The same goes for you pundits and politicians out there: Sometimes we think you're stupid, and we say so. We use harsh language and violent imagery. This is how people have always talked about you around the water cooler at work, over dinner at home, and in the barrooms afterward.
The point is, the blogosphere isn't some new rude horror. People have always been this way. All that's changed is that those of you who hold the stage can now hear the hecklers a little better. The heckling itself is no worse than before.
I saw Avatar yesterday, and it was a pretty darned good movie. If you think you might like this kind of thing, just go see it.
As with James Cameron's earlier film Titanic, the star of this film is the magnificent setting and the way it is presented. The lush world of Pandora is beautiful, the CGI that creates the aliens is every bit as good as everyone else says, and the 3D unobtrusively helps you understand the the complex action in the forest scenery.
The characters and the plot are simple and relatively straightforward. For some reason, this bothers some people. They point to the thin characterization and simple plot as if it were some kind of terrible failing, and they're proud of themselves for having seen past the special effects, which is a silly attitude. Seeing past the special effects in Avatar is like seeing past the songs in Rent.
Another thing that bothers some people about Avatar is the politics of it all. For example, here's Peter Suderman at Reason's Hit & Run blog:
And the Na'vi, the movie's marble-skinned alien natives, are easily the most convincing humanoids ever to leap forth from a Hollywood effects house's CGI server-farm -- that is, at least in terms of the way they look and move. The realism stops, however, every time they open their mouths and reveal themselves to be crude, one-dimensional native stereotypes: instinctive and animalistic purveyors of cheap mysticism and nature worship.
So despite its genuinely impressive technical innovations, Avatar isn't much a movie: Instead, Cameron's cooked up a derivative, overlong pastiche of anti-corporate clichés and quasi-mystical eco-nonsense. It's not that the film's politics make it bad, it's that even if you agree, the nearly three-hour onslaught of simplistic moralizing leaves no room for interesting twists or ambiguity in the story or characters: corporations are bad, scientists are good, natives are pure, harmony with nature is the ultimate ideal...
Good grief. A "three-hour onslaught of simplistic moralizing"? There's maybe three minutes of political content scattered throughout the whole movie. Admittedly, some of it is pretty clunky---references to pre-emptive strikes, shock and awe, and fighting terror with terror---but it all goes by in a few seconds. Maybe James Cameron was trying to send me a message, but so what? I was busy enjoying the rest of the movie.

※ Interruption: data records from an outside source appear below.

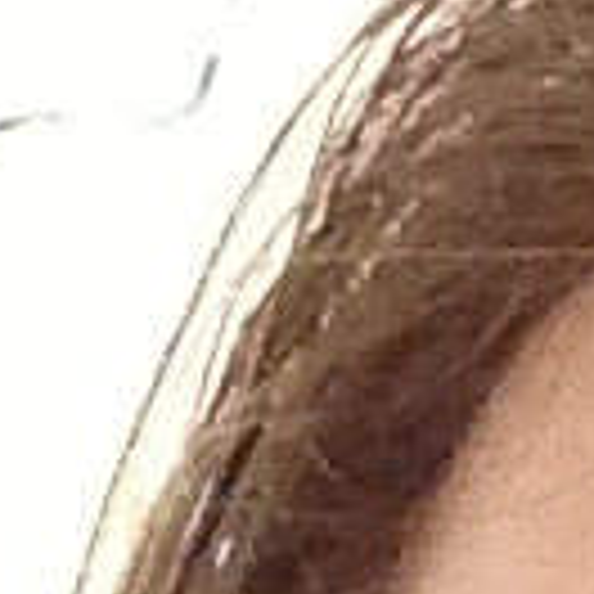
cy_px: 1899
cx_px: 2020
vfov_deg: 5.4
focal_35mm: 300
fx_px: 5824
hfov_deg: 5.4
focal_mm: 2.18
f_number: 2.4
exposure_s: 1/30
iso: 250
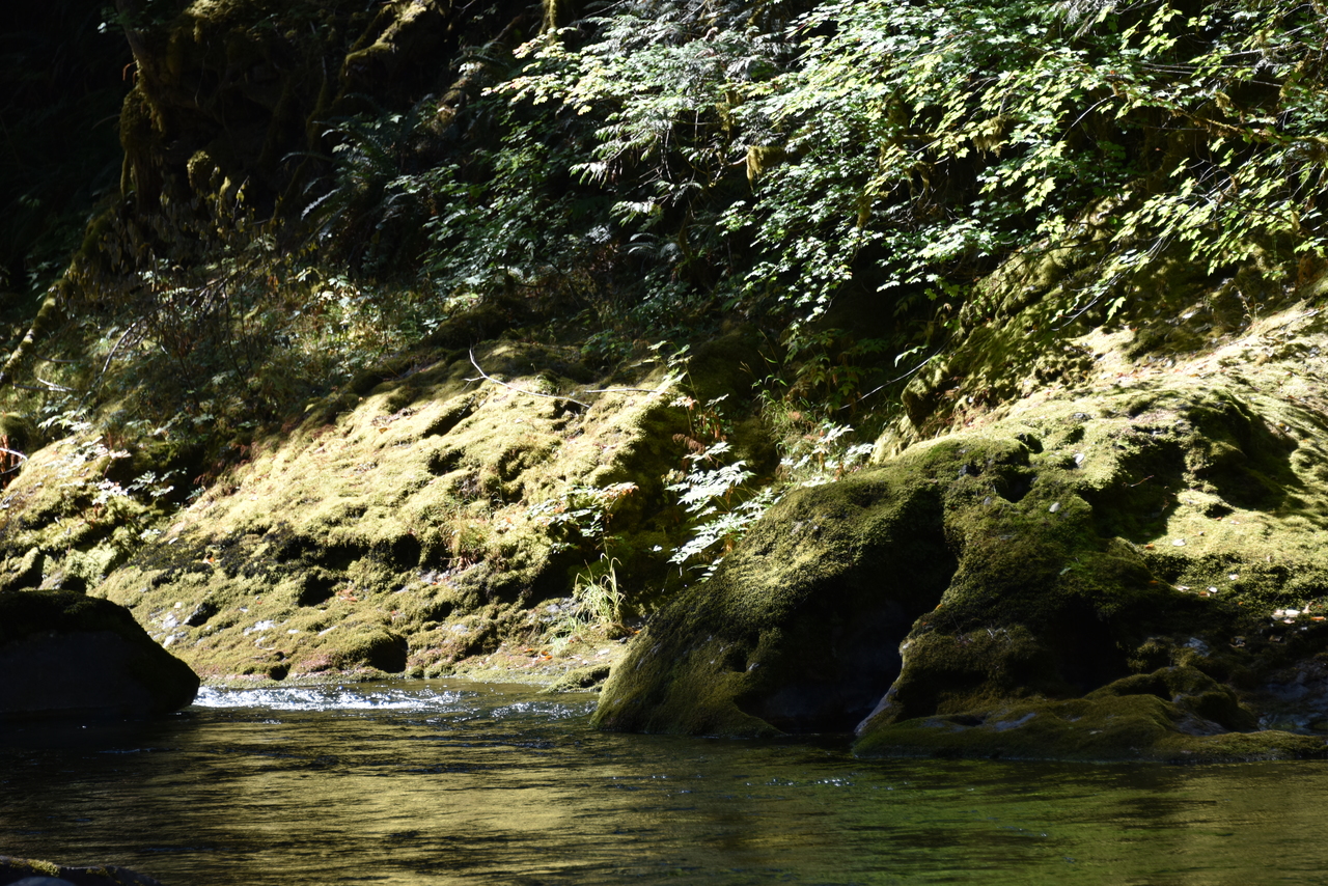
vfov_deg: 9.2
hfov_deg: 13.7
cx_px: 664
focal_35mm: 150
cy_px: 443
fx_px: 5534
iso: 220
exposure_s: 1/320
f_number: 5.6
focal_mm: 150
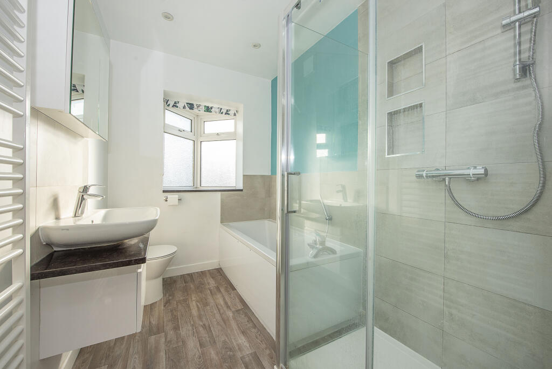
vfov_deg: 81.3
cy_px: 184
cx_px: 276
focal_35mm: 14
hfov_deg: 104.2
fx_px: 215
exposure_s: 1/200
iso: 500
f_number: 9
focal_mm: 14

I think Suderman must have gone into this movie with an attitude, because he sure missed a lot. For one thing, the native people's connection to nature isn't just some kind of "cheap mysticism" or "quasi-mystical eco-nonsense." The Na'vi are connected to nature for a reason. Anybody who's familiar with science fiction literature will see it coming, but it's also spelled out quite clearly in the movie.
Also, Suderman and other right-wing critics seem to miss the rather important fact that the bad guys are stealing from the natives and destroying the places where they live, just like any corporation using eminent domain to take someone's land. A libertarian shouldn't have any problem with the natives trying to prevent that.
On the other hand, Roger Ebert says it has an anti-war message, apparently missing the fact that the Na'vi good guys have plenty of weapons and don't mind fighting back.
I'm not saying Avatar is pro-war and pro-property rights, but neither is it about anti-corporate mystical eco-nonsense. It's about these people on this planet, and some of them are human and some of them are alien, and...really, it's a big special effects movie. Just go see it and have fun.